Document passage:
Towson University alumna Corinne Winters ’05 is bringing her rich, vibrant soprano voice closer to home, to sing the role of Violetta in the Wolf Trap Opera Company’s production of La traviata.
Winters graduated magna cum laude with a Bachelor of Science degree in 2005. She thought she wanted to teach music. “I wasn’t one of those people who heard (legendary soprano) Maria Callas when I was 10 and wanted to be her,” Winters told the Frederick News-Post in an article published July 12.
But she was bitten by the opera bug during her time at Towson, and now she’s a prestigious prize winning star on the stage.
Winters has sung the Violetta role before, in Ottawa, Hong Kong and the UK. But this time she’ll be near the place that fostered her love of music. “Being at Wolf Trap is really exciting for all my family,” she said in the article. She added that her friends from Frederick High School are coming to Virginia to see her perform.

Requirement A: Reproduce verbatim the portion of the Corinne Winters passage starting at "Towson University alumna" and ending at "published July 12.".
Requirement B: Locate each line in the records that contains the word "inicial", and copy every such line in full.

Dataset records:
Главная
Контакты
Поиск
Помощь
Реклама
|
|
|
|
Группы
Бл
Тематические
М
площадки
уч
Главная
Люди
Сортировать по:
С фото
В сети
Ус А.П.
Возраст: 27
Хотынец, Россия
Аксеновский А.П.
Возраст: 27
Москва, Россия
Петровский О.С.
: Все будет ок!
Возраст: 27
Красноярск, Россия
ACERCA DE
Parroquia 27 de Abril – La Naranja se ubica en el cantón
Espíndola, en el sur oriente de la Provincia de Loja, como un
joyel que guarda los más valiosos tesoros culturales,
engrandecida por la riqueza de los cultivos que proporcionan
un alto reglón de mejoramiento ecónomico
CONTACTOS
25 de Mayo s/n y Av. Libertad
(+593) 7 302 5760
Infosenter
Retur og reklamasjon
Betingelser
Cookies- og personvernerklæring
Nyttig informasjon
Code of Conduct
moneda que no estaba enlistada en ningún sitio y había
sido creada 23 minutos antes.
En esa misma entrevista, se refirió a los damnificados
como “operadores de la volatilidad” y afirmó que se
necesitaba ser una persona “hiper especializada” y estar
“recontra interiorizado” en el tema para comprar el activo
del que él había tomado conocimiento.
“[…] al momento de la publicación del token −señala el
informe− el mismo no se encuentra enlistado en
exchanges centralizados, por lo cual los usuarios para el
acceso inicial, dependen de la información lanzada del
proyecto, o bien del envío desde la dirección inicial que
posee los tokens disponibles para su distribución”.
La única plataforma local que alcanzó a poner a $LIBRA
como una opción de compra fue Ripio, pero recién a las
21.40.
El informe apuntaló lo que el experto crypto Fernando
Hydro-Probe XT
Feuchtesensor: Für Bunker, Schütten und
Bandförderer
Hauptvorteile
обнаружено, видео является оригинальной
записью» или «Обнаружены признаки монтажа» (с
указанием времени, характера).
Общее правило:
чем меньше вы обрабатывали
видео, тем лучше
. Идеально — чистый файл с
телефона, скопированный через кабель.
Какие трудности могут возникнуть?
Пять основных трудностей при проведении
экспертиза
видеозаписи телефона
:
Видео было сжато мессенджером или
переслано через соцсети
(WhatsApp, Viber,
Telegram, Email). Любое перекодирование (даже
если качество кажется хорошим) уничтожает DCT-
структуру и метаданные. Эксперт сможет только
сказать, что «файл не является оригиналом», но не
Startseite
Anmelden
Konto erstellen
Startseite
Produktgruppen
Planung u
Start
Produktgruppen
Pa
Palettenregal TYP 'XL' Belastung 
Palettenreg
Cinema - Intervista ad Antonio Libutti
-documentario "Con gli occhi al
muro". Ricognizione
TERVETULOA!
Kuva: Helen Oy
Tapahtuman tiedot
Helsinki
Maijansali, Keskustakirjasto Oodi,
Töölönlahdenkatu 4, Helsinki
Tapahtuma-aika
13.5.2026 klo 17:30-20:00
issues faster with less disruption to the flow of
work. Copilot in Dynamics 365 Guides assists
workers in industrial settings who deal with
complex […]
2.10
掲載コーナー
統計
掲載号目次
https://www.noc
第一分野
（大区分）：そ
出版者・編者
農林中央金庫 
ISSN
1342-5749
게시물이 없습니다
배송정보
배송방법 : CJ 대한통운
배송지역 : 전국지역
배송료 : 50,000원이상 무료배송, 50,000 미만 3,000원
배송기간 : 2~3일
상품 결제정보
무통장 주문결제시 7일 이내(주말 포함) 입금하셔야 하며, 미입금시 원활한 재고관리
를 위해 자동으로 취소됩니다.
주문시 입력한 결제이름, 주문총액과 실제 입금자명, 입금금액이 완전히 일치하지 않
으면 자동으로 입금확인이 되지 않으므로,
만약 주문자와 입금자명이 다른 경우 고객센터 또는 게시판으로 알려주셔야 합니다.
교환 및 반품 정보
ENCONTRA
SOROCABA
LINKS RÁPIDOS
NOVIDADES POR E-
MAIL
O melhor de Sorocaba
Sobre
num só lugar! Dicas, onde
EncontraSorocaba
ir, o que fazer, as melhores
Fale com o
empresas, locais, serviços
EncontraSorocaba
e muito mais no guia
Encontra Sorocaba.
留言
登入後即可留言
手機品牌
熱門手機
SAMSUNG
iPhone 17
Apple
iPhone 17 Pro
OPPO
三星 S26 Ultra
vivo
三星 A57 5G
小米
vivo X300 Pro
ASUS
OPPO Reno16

Task response A:
Towson University alumna Corinne Winters ’05 is bringing her rich, vibrant soprano voice closer to home, to sing the role of Violetta in the Wolf Trap Opera Company’s production of La traviata.
Winters graduated magna cum laude with a Bachelor of Science degree in 2005. She thought she wanted to teach music. “I wasn’t one of those people who heard (legendary soprano) Maria Callas when I was 10 and wanted to be her,” Winters told the Frederick News-Post in an article published July 12.

Task response B:
acceso inicial, dependen de la información lanzada del
proyecto, o bien del envío desde la dirección inicial que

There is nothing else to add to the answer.